### PROBLEM TO WORK ON
Extract every line of the items that contains the word "second". Case counts.

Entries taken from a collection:
<<<<

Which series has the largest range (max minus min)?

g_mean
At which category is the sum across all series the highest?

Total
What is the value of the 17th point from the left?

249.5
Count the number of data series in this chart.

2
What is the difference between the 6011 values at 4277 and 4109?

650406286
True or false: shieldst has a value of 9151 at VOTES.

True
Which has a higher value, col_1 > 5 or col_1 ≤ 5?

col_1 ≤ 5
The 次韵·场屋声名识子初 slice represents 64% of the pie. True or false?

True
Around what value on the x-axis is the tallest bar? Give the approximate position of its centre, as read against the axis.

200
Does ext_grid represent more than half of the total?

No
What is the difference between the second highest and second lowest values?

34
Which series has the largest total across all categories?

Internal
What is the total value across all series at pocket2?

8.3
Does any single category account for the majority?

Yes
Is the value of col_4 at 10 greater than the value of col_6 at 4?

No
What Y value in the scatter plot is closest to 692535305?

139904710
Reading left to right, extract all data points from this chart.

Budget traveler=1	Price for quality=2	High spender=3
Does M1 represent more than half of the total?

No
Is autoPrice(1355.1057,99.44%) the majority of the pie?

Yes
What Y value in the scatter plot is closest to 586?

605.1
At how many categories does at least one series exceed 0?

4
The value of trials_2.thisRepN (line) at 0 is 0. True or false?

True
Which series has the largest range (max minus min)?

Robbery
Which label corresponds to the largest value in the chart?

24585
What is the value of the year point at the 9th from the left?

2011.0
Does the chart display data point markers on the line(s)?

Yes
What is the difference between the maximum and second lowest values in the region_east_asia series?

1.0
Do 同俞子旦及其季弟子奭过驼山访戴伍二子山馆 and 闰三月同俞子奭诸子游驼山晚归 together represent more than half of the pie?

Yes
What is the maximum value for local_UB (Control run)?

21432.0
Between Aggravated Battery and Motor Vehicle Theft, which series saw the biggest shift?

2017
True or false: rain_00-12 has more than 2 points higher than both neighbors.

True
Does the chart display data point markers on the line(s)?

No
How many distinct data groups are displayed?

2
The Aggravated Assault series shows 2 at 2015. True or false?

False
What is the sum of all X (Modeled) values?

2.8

>>>>

### SOLUTION BELOW
What is the difference between the second highest and second lowest values?
What is the difference between the maximum and second lowest values in the region_east_asia series?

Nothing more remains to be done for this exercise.